Need some more info on this end:

Other neurologists already there, or will you be the only one?

If mulitple neurologists, is Neuro it's own dept or part of Dept of Medicine?

Is neuro a primary hospital admitting service, or are patients covered by hospitalists with neuro consult input?
 
The most important thing is finding a good match between you and others. Does it feel right emotionally? Are their respected people there who will look out for you, that could care for you? Is there even a glimmer of a use/abuse pattern (many hours, too good to be true money, huge buy-in, turnover of young people, forced time constraints to see new patients in 1/2 hour and follow ups in 10-15 min)?

Neurology is so massively under-served that you literally have your pick of location, lifestyle, peers, clinical situation, and to a large degree: income.

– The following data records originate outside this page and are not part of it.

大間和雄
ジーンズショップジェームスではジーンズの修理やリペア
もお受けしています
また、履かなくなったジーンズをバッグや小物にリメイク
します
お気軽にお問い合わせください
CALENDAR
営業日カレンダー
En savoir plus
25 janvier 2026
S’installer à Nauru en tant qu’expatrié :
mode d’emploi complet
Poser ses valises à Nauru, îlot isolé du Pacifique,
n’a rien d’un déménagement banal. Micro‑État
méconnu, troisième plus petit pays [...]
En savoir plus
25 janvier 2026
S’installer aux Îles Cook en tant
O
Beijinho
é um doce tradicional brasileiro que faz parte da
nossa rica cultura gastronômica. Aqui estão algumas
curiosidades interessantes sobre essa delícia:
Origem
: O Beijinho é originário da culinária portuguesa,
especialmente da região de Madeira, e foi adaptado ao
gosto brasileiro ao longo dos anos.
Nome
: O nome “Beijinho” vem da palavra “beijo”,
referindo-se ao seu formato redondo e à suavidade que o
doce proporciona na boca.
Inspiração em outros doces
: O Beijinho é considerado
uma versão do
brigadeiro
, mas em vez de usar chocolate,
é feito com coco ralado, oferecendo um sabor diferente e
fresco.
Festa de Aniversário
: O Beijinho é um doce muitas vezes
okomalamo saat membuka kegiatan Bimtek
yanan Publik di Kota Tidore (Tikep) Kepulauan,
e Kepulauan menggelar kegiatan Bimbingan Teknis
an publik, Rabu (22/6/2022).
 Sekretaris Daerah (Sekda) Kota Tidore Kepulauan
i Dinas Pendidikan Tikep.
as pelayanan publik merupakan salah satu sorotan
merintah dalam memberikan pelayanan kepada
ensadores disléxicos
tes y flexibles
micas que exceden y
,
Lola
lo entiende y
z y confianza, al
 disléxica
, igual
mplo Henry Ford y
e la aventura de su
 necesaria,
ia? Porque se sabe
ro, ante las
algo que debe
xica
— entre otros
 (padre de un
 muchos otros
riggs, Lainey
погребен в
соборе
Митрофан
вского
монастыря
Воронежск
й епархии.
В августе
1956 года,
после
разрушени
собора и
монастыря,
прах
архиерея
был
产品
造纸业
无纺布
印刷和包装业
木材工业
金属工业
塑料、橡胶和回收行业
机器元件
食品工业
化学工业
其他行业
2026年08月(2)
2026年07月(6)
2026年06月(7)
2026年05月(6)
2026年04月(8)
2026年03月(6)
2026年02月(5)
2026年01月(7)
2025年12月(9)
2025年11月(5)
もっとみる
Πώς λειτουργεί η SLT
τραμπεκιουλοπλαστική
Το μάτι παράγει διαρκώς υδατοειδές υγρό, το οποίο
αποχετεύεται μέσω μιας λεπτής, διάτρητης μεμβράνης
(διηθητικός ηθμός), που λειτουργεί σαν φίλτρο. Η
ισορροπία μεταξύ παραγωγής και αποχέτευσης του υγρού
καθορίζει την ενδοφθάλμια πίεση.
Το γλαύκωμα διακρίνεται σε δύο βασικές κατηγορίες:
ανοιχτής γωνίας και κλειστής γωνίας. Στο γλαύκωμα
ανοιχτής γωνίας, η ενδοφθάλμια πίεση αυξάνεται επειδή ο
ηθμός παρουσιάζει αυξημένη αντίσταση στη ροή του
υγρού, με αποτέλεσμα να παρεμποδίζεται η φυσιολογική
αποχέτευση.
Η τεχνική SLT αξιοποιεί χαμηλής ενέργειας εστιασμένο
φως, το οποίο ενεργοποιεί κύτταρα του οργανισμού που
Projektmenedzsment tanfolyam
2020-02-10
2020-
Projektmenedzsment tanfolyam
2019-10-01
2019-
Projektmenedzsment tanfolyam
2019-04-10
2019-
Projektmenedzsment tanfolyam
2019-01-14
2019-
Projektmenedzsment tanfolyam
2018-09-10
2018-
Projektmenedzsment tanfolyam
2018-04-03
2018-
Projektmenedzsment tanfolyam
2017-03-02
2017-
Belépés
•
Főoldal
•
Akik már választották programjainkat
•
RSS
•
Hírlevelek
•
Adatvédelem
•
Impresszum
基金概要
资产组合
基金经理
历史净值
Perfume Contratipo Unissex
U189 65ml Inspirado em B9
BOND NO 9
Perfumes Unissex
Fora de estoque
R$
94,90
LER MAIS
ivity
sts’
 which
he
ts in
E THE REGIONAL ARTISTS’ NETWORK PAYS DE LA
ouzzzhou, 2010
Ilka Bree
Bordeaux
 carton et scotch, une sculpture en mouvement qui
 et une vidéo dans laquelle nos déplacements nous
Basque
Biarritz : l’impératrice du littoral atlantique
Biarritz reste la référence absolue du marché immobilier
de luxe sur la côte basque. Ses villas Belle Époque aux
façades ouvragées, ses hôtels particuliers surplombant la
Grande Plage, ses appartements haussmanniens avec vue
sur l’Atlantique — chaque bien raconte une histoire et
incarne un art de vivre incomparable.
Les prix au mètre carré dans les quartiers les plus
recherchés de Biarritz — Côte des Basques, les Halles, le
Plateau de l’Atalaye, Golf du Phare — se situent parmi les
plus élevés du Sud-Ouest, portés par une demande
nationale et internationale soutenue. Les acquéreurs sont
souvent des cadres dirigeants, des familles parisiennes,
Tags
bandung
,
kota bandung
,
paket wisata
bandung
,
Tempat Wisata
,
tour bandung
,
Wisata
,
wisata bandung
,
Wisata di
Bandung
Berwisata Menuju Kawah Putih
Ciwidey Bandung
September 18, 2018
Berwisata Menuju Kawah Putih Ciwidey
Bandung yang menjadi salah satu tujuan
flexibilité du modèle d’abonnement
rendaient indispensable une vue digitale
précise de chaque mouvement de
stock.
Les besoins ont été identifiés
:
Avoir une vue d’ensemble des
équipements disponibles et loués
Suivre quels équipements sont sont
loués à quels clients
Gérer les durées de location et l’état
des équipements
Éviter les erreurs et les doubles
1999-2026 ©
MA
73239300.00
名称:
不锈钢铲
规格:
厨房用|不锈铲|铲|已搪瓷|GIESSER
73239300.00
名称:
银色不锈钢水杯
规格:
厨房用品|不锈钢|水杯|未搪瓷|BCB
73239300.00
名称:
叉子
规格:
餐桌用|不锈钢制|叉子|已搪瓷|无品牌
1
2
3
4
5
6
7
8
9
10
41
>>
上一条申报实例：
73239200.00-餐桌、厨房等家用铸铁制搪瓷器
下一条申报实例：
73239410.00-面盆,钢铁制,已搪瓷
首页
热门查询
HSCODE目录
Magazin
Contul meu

You have to figure out which of these have value to you, then find a good fit.

I'll tell you that personally, I'm not into killing myself. I work 7-10 hour days, 4 days a week and take a busy call per 1.5 months. I was willing to take a salary hit for this huge perk. I'll tell you though, there's nothing like taking your kids to a downtown museum with all the retired rich people when everyone else is at work, or, as I did this week, going on a 2 hour mountain bike ride in the middle of the week. I'd rather work a few more years at this pace.

But you might be into maxing out your work. That's cool too. If so, then you wouldn't fit into my practice. I'd be out having fun and you'd be stuck in the office paying to keep the lights on. So I guess what I'm trying to say is to know yourself first, then find a situation where you would do well.